Cette constatation désabusée lancée dès le début de « La Mouette » par Macha donne le ton à une histoire dans laquelle chacun des personnages de Tchekov est marqué par un destin qui le condamne à subir ce qu'il est.
Deux d'entre eux seulement se rebelleront contre l'inéluctable. En vain puisque les rêves d'évasion de Nina se briseront sur les réalités de la vie et que les exigences de Treplev ne résisteront pas aux échecs successifs qui marquent la sienne.
La désillusion, le renoncement, cette étonnante complexité de l'âme slave faite tout à la fois d'extériorisation désordonnée et de violence intérieure sont les moteurs d'une histoire dans laquelle, contrairement à « La Cerisaie », l'environnement ne tient qu'une place accessoire .
Il fallait donc faire preuve d'une certaine témérité pour monter en plein air une pièce aussi intimiste et qu'on imagine mieux se dérouler dans un univers clôs que dans des espaces éclatés.
Cela dit, Catherine Delattres connaît parfaitement toutes les ressources des lieux qu'elle utilise pour ses spectacles d'été. L'admirable écrin de l'Aître Saint-Maclou à Rouen est, parmi ceux-ci, certainement celui qui y est le mieux adapté. Il permet un resserrement de l'action qu'il sera intéressant de voir comment il peut se maintenir dans des endroits beaucoup plus solennels comme par exemple, le château de Beaumesnil ou l'abbaye de Bonport.
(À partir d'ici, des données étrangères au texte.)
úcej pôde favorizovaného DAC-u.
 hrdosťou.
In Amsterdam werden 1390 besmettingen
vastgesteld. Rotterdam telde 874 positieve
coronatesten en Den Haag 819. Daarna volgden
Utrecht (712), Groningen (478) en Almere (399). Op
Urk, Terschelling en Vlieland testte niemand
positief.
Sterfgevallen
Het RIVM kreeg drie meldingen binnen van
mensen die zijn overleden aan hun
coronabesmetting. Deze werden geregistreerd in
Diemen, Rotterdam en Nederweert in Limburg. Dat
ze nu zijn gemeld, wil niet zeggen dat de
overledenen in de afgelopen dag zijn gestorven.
Mais avec une grande habileté, Catherine Delattres sait manier tout à la fois la proximité et la distance. La proximité, elle est dans sa direction d'acteur, fouillée, intelligente, attentive. Quant à la distance, elle la justifie dans de beaux tableaux qui, s'appuyant sur une superbe bande-son, revendiquent sans détour leur théâtralisation.
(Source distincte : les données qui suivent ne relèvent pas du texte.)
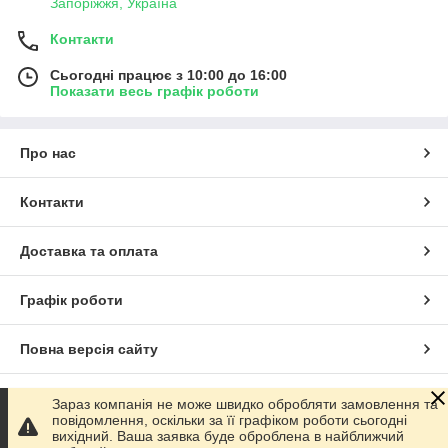
Запоріжжя, Україна
Контакти
Сьогодні працює з 10:00 до 16:00
Показати весь графік роботи
Про нас
Контакти
Доставка та оплата
Графік роботи
Повна версія сайту
Сайт створено на маркетплейсі
Prom.ua
Зараз компанія не може швидко обробляти замовлення та
повідомлення, оскільки за її графіком роботи сьогодні
вихідний. Ваша заявка буде оброблена в найближчий
Політика конфіденційності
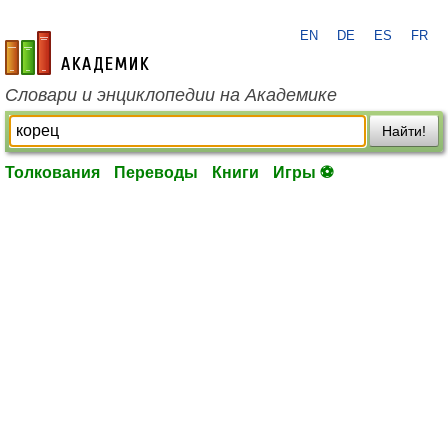
EN
DE
ES
FR
academic.ru
Словари и энциклопедии на Академике
Найти!
Толкования
Переводы
Книги
Игры ⚽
Tout est une question d'équilibre et de rythme.
Celui que Catherine Delattres imprime à « La Mouette » est, par la force des choses, soutenu, voire trépidant, mais ce n'est jamais au détriment de l'humanité profonde d'une brochette d'êtres contradictoires vivant des histoires dont chacune d'elles pourrait faire l'objet d'une pièce.
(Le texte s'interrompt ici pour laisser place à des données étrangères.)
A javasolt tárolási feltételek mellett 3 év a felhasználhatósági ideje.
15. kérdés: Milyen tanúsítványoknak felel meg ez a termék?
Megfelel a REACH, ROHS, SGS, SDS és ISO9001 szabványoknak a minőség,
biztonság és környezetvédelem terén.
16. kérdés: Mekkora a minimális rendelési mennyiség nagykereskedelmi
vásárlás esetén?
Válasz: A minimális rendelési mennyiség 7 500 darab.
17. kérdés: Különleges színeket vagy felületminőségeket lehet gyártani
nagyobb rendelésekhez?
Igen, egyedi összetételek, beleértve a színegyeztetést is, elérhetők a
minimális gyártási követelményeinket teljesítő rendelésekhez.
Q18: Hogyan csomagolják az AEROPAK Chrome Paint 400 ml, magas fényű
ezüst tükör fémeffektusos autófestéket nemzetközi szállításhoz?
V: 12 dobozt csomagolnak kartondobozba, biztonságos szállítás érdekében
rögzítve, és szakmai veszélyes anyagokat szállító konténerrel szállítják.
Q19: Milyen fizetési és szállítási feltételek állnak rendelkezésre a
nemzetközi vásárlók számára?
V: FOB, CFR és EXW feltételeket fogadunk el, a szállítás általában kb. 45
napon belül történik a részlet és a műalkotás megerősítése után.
L'affrontement permanent entre « l'attendu » et le « réalisable » auquel sont soumis les personnages ne se dilue que très fugacement dans l'espace. Il garde toute sa force et sa cohérence grâce à une mise en scène qui s'attarde sur l'épaisseur des caractères tout en les silhouettant avec une justesse à la fois tendre et ironique.